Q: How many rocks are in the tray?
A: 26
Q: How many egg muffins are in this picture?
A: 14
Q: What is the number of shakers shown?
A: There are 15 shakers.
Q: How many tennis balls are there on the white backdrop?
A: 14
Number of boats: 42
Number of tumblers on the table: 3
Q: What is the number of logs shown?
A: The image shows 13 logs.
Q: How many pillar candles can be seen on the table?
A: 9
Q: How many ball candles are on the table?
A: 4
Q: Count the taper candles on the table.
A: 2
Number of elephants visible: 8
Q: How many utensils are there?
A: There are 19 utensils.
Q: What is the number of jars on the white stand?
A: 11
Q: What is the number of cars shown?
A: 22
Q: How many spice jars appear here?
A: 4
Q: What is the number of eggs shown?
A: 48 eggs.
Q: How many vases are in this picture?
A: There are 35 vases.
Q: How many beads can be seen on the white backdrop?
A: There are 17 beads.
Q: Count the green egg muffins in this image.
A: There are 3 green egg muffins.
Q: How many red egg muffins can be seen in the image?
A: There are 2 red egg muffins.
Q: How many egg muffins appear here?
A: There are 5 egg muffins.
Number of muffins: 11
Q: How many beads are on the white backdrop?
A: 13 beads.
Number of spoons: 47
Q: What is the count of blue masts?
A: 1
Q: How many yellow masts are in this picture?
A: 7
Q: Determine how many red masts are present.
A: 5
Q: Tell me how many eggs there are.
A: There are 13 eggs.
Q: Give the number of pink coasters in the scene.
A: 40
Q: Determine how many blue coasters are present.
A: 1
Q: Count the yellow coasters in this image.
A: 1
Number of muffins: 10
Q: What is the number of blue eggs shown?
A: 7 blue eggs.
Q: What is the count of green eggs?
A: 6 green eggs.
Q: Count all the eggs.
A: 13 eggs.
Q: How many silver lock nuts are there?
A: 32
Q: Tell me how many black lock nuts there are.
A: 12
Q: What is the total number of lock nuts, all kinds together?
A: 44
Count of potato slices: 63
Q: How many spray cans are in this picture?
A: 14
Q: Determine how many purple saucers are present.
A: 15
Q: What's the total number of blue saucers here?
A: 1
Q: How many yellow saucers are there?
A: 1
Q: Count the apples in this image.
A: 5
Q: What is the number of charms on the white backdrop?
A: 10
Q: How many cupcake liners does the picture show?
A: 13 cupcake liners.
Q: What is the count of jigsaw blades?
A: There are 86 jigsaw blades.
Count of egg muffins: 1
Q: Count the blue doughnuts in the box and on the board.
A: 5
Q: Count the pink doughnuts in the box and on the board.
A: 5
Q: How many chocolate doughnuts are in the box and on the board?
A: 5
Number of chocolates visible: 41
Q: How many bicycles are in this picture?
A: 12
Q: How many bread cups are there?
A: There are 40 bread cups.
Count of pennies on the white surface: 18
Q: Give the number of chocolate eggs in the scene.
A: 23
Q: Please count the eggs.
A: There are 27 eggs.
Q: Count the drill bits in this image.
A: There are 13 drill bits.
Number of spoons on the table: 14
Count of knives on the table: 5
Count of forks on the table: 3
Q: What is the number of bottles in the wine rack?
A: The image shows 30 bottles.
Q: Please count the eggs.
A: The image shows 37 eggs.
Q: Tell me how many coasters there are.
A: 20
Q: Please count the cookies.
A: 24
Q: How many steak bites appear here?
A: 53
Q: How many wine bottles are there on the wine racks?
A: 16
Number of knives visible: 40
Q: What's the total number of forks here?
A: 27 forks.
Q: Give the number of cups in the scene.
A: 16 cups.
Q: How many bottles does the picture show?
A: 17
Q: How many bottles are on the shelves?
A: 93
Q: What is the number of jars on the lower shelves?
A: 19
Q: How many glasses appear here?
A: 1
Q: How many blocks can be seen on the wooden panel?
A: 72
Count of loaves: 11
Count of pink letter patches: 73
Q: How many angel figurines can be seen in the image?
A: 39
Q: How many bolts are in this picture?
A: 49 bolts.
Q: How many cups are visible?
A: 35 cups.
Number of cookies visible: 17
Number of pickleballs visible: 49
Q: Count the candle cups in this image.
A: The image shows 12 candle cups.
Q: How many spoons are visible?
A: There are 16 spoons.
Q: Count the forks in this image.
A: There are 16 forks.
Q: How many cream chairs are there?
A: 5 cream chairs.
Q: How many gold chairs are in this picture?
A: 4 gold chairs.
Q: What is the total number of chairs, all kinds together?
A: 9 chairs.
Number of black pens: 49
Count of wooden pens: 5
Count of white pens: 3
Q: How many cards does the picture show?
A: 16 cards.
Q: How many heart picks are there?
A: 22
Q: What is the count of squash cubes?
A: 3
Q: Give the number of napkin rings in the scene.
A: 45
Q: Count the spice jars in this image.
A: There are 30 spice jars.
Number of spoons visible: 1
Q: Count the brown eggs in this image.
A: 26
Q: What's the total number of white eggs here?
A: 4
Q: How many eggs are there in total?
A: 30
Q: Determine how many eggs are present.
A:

□ □ □

- [Instructions for the task]:
Copy all of the entries above word for word, without changing or leaving out anything.

- [Solved exercise]:
Q: How many rocks are in the tray?
A: 26
Q: How many egg muffins are in this picture?
A: 14
Q: What is the number of shakers shown?
A: There are 15 shakers.
Q: How many tennis balls are there on the white backdrop?
A: 14
Number of boats: 42
Number of tumblers on the table: 3
Q: What is the number of logs shown?
A: The image shows 13 logs.
Q: How many pillar candles can be seen on the table?
A: 9
Q: How many ball candles are on the table?
A: 4
Q: Count the taper candles on the table.
A: 2
Number of elephants visible: 8
Q: How many utensils are there?
A: There are 19 utensils.
Q: What is the number of jars on the white stand?
A: 11
Q: What is the number of cars shown?
A: 22
Q: How many spice jars appear here?
A: 4
Q: What is the number of eggs shown?
A: 48 eggs.
Q: How many vases are in this picture?
A: There are 35 vases.
Q: How many beads can be seen on the white backdrop?
A: There are 17 beads.
Q: Count the green egg muffins in this image.
A: There are 3 green egg muffins.
Q: How many red egg muffins can be seen in the image?
A: There are 2 red egg muffins.
Q: How many egg muffins appear here?
A: There are 5 egg muffins.
Number of muffins: 11
Q: How many beads are on the white backdrop?
A: 13 beads.
Number of spoons: 47
Q: What is the count of blue masts?
A: 1
Q: How many yellow masts are in this picture?
A: 7
Q: Determine how many red masts are present.
A: 5
Q: Tell me how many eggs there are.
A: There are 13 eggs.
Q: Give the number of pink coasters in the scene.
A: 40
Q: Determine how many blue coasters are present.
A: 1
Q: Count the yellow coasters in this image.
A: 1
Number of muffins: 10
Q: What is the number of blue eggs shown?
A: 7 blue eggs.
Q: What is the count of green eggs?
A: 6 green eggs.
Q: Count all the eggs.
A: 13 eggs.
Q: How many silver lock nuts are there?
A: 32
Q: Tell me how many black lock nuts there are.
A: 12
Q: What is the total number of lock nuts, all kinds together?
A: 44
Count of potato slices: 63
Q: How many spray cans are in this picture?
A: 14
Q: Determine how many purple saucers are present.
A: 15
Q: What's the total number of blue saucers here?
A: 1
Q: How many yellow saucers are there?
A: 1
Q: Count the apples in this image.
A: 5
Q: What is the number of charms on the white backdrop?
A: 10
Q: How many cupcake liners does the picture show?
A: 13 cupcake liners.
Q: What is the count of jigsaw blades?
A: There are 86 jigsaw blades.
Count of egg muffins: 1
Q: Count the blue doughnuts in the box and on the board.
A: 5
Q: Count the pink doughnuts in the box and on the board.
A: 5
Q: How many chocolate doughnuts are in the box and on the board?
A: 5
Number of chocolates visible: 41
Q: How many bicycles are in this picture?
A: 12
Q: How many bread cups are there?
A: There are 40 bread cups.
Count of pennies on the white surface: 18
Q: Give the number of chocolate eggs in the scene.
A: 23
Q: Please count the eggs.
A: There are 27 eggs.
Q: Count the drill bits in this image.
A: There are 13 drill bits.
Number of spoons on the table: 14
Count of knives on the table: 5
Count of forks on the table: 3
Q: What is the number of bottles in the wine rack?
A: The image shows 30 bottles.
Q: Please count the eggs.
A: The image shows 37 eggs.
Q: Tell me how many coasters there are.
A: 20
Q: Please count the cookies.
A: 24
Q: How many steak bites appear here?
A: 53
Q: How many wine bottles are there on the wine racks?
A: 16
Number of knives visible: 40
Q: What's the total number of forks here?
A: 27 forks.
Q: Give the number of cups in the scene.
A: 16 cups.
Q: How many bottles does the picture show?
A: 17
Q: How many bottles are on the shelves?
A: 93
Q: What is the number of jars on the lower shelves?
A: 19
Q: How many glasses appear here?
A: 1
Q: How many blocks can be seen on the wooden panel?
A: 72
Count of loaves: 11
Count of pink letter patches: 73
Q: How many angel figurines can be seen in the image?
A: 39
Q: How many bolts are in this picture?
A: 49 bolts.
Q: How many cups are visible?
A: 35 cups.
Number of cookies visible: 17
Number of pickleballs visible: 49
Q: Count the candle cups in this image.
A: The image shows 12 candle cups.
Q: How many spoons are visible?
A: There are 16 spoons.
Q: Count the forks in this image.
A: There are 16 forks.
Q: How many cream chairs are there?
A: 5 cream chairs.
Q: How many gold chairs are in this picture?
A: 4 gold chairs.
Q: What is the total number of chairs, all kinds together?
A: 9 chairs.
Number of black pens: 49
Count of wooden pens: 5
Count of white pens: 3
Q: How many cards does the picture show?
A: 16 cards.
Q: How many heart picks are there?
A: 22
Q: What is the count of squash cubes?
A: 3
Q: Give the number of napkin rings in the scene.
A: 45
Q: Count the spice jars in this image.
A: There are 30 spice jars.
Number of spoons visible: 1
Q: Count the brown eggs in this image.
A: 26
Q: What's the total number of white eggs here?
A: 4
Q: How many eggs are there in total?
A: 30
Q: Determine how many eggs are present.
A:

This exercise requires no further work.